I still believe we need a plebiscite of some kind (more likely a giant survey of some sort than a referendum, because that has become too loaded) to see just what the exact numbers are now, not opinion polls. And to be honest, it did not send a great message to London that we are cancelling our marches because of a virus. We’ll easy face down the British army, then, won’t we?

Meanwhile, the latest lunacy is shutting in the over-70s (while at the same time we have ads on the telly telling us to go and have a bite to eat with them cos they are so bereft of company). I am not over 70, but if I was, hell would freeze over before anyone would confine me to the house. What is Bojo going to do anyway? Arrest great herds of over-70s and jail them for going out?

Julia Pannell
Friockheim, Tayside

THE small amount of information we get seems to suggest that most of the coronavirus sufferers who have sadly died are people with underlying health conditions.

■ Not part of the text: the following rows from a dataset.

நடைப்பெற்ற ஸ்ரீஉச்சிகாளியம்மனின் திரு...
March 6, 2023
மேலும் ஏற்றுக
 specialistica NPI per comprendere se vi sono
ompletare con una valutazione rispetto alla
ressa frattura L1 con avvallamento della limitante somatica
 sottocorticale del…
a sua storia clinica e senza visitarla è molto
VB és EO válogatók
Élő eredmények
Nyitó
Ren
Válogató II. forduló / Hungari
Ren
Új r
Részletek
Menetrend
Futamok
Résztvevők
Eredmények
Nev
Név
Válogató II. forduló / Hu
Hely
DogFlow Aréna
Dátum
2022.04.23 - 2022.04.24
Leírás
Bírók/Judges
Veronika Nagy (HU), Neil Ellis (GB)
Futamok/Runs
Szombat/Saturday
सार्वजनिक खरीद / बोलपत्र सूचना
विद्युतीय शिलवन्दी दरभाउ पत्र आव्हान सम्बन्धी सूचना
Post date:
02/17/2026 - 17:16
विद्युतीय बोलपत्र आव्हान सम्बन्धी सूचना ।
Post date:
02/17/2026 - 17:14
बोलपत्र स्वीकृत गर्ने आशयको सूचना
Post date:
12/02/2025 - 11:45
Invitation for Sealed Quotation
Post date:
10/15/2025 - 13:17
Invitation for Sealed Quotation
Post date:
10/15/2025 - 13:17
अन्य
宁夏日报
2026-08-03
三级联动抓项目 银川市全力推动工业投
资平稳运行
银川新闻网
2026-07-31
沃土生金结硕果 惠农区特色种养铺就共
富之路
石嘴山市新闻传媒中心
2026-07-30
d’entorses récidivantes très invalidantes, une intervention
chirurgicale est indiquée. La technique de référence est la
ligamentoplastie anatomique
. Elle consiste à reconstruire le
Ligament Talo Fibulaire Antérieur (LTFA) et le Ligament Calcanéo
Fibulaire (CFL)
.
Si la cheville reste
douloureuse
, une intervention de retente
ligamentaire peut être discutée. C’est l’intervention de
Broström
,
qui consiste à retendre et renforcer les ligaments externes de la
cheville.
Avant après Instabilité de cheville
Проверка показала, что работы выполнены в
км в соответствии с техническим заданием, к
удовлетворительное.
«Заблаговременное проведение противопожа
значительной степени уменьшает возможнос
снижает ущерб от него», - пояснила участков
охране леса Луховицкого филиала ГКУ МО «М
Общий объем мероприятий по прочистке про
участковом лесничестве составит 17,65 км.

The press are presenting this as a LIKELY death sentence, when the facts appear to indicate otherwise.

This approach seems to be engendering panic in the populace, as evidenced by the crazy behaviour of some in bulk purchasing toilet rolls, hand sanitising gel etc etc.

This produces a knock-on effect on people who see the artificially created shortages and decide to do the same “just in case”.

Of those tested, the positives are a much lower figure. The people who actually display symptoms of illness are a lower figure again, and of those, a tiny proportion result in death.

In my humble, unprofessional opinion, I have a much greater chance of being knocked down and killed crossing the street, than dying as a result of contracting Covid-19.

Barry Stewart

I APPRECIATE that the existence of football clubs outwith the sphere of the Auld ‘n’ Infirm is often hard for you to appreciate, so my attention was grabbed by the headline “Sons boss offers ‘best worst-case scenario’ for SPFL” in yesterday’s Sunday National.

Please allow me to update you on two things:

(1) (The) Sons – the Dumbarton FC club nickname – is plural, so anyone with a basic grasp of grammar will (surely) know that when used as a possessive noun it should be written “Sons”; and,

(2) Ian Murray, the interviewee in your piece, ceased being manager of Dumbarton FC in May 2015.

I can only hope that basic mistakes like this do not happen in the regular and extensive coverage of your pair of favourite football clubs.